Vectors are fundamental elements in vector calculus that represent both magnitude and direction. In the exercise, we are working with a vector \( \mathbf{x} = \begin{bmatrix} 2 \ 2 \end{bmatrix} \). This notation allows us to place the vector within a coordinate plane, specifically the \( x_1-x_2 \) plane.

Here's how you can understand vector representation better:

• The vector \( \mathbf{x} \) starts at the origin \((0,0)\) and ends at the point \((2, 2)\).
• This vector is depicted as a line segment pointing from the origin to the point \((2, 2)\), which indicates its direction.
• The coordinates of the endpoint \((2, 2)\) are determined by the vector's components, \(x_1\) and \(x_2\).

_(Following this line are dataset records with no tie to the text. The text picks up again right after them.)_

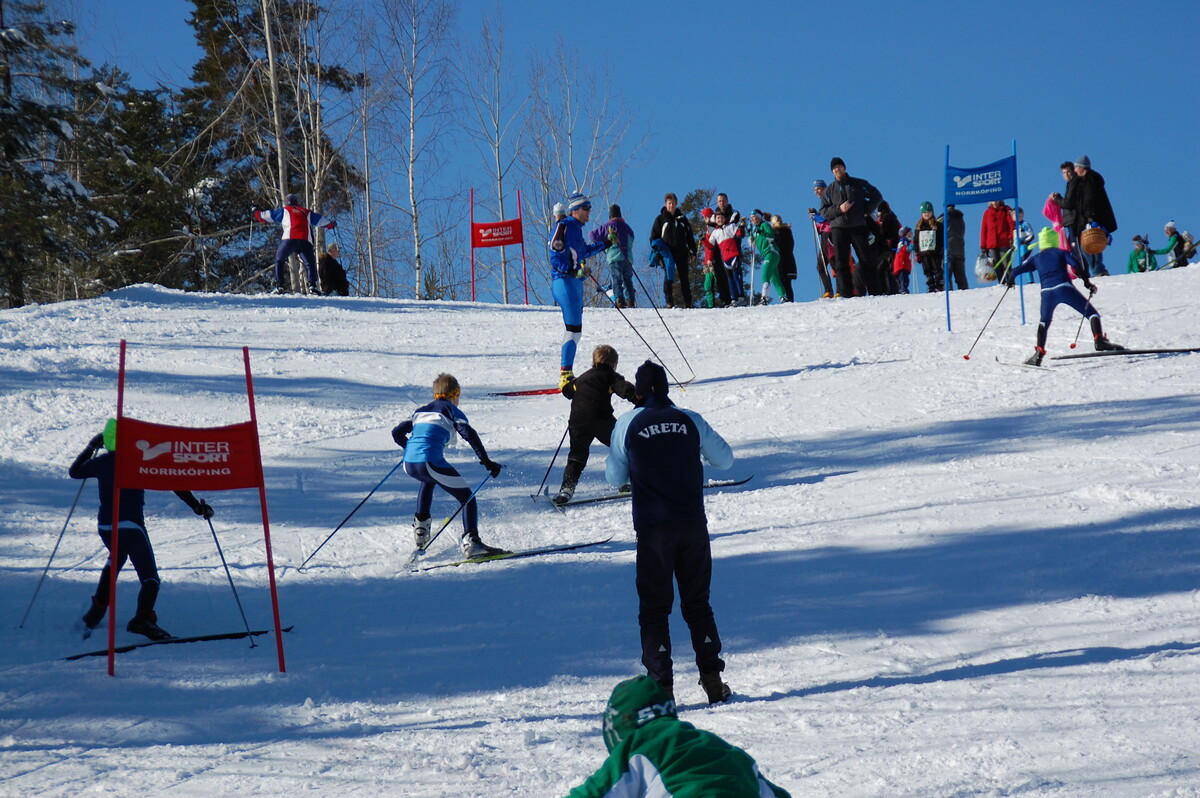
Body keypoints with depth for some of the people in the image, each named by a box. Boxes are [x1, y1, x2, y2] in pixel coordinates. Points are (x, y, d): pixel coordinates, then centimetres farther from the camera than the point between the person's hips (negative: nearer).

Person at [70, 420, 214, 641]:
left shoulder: (101, 461, 7)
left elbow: (74, 472, 26)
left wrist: (91, 447, 38)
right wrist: (197, 505, -6)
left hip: (105, 526, 5)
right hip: (131, 525, -5)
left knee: (116, 558, 36)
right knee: (150, 577, -5)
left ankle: (97, 610, 36)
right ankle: (143, 618, -33)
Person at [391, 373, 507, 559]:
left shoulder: (421, 411, 26)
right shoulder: (451, 411, 10)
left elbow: (397, 433, 26)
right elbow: (469, 435, -6)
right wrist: (487, 462, -6)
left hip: (409, 465, 6)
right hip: (431, 462, -6)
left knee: (428, 480, 42)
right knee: (467, 498, 0)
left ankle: (420, 527, 37)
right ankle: (470, 542, -22)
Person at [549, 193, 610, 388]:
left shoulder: (576, 228, 18)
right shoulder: (564, 227, -11)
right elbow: (557, 257, -18)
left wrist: (604, 244, 35)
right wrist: (573, 271, -28)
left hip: (575, 282, 10)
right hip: (565, 282, -10)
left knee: (575, 331, 13)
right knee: (574, 329, -14)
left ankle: (565, 374, 19)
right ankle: (565, 374, -15)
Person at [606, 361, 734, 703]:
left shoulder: (627, 424, -2)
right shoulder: (690, 420, 2)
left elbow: (614, 477, 7)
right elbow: (725, 460, 13)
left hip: (653, 528, -2)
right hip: (693, 524, 2)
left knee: (654, 608, 5)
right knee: (697, 604, 13)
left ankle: (661, 685, -3)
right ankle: (712, 679, 8)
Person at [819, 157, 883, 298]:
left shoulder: (859, 184, 9)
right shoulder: (829, 190, 12)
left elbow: (876, 197, 16)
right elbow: (824, 211, 7)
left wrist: (866, 210, 3)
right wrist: (839, 209, -10)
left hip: (858, 227, 0)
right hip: (838, 228, 0)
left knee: (867, 260, -5)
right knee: (841, 263, -5)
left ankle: (858, 289, 8)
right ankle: (845, 293, -5)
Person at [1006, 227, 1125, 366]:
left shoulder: (1035, 258, 22)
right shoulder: (1061, 252, 17)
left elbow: (1016, 271, 16)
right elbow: (1077, 266, 1)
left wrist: (1010, 280, 37)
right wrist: (1087, 282, 7)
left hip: (1047, 292, 2)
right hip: (1065, 288, -2)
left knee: (1044, 322, 24)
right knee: (1091, 313, 3)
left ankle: (1039, 352, 11)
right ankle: (1099, 340, -17)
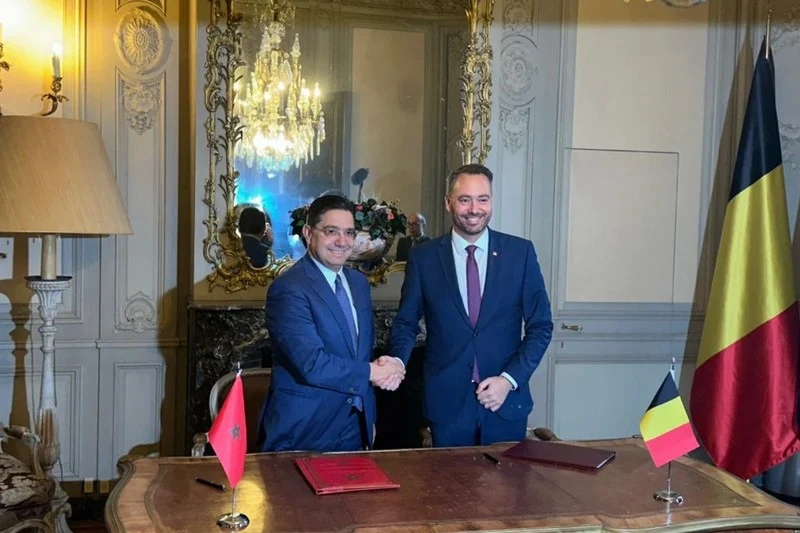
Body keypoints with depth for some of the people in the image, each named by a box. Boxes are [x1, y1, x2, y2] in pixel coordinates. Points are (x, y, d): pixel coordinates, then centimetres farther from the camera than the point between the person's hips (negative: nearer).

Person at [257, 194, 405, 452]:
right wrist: (371, 372, -13)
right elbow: (312, 365, -25)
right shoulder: (288, 289, -18)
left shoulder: (359, 282, 8)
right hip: (303, 431, -7)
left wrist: (371, 410, 2)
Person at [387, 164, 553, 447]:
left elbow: (540, 326, 2)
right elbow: (405, 323, 6)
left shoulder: (521, 252, -1)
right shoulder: (423, 257, -1)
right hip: (447, 402, 0)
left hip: (506, 401, 1)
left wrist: (509, 379, -8)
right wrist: (397, 364, -14)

This visual representation helps us understand how vectors operate within a plane, offering insight into both their orientation and their application in navigating multi-dimensional spaces.

The magnitude of a vector refers to its length, which is a fundamental concept in vector calculus. Calculating a vector's magnitude involves using its components. For our vector \( \mathbf{x} = \begin{bmatrix} 2 \ 2 \end{bmatrix} \), the length of the vector is determined by the formula:

\[ \|\mathbf{x}\| = \sqrt{x_1^2 + x_2^2} \]

This means:

• Substitute the respective values: \( \|\mathbf{x}\| = \sqrt{2^2 + 2^2} \).
• Simplify under the square root: \( \|\mathbf{x}\| = \sqrt{4 + 4} = \sqrt{8} \).
• Conclude with the result: \( \|\mathbf{x}\| = 2\sqrt{2} \).

This magnitude provides a sense of scale or size of the vector, irrespective of its direction. It is one of the key properties when assessing vectors and is crucial in measuring distances within vector contexts.

Understanding the angle a vector forms with an axis is crucial in vector calculus, as it relates to the vector's direction within the plane. For our exercise with vector \( \mathbf{x} = \begin{bmatrix} 2 \ 2 \end{bmatrix} \), the angle \( \theta \) with the positive \( x_1 \)-axis is determined using trigonometry.

The angle calculation involves the arctangent function:

\[ \theta = \tan^{-1} \left( \frac{x_2}{x_1} \right) \]

Breaking it down:

• Substitute the component values: \( \theta = \tan^{-1} \left( \frac{2}{2} \right) \).
• As \( \frac{2}{2} = 1 \), we find \( \theta = \tan^{-1}(1) \).
• Finally, recognize the angle: \( \theta = 45^\circ \).

This angle shows that the vector \( \mathbf{x} \) is equally inclined to both the \( x_1 \)-axis and \( x_2 \)-axis, indicating a symmetrical orientation in the plane.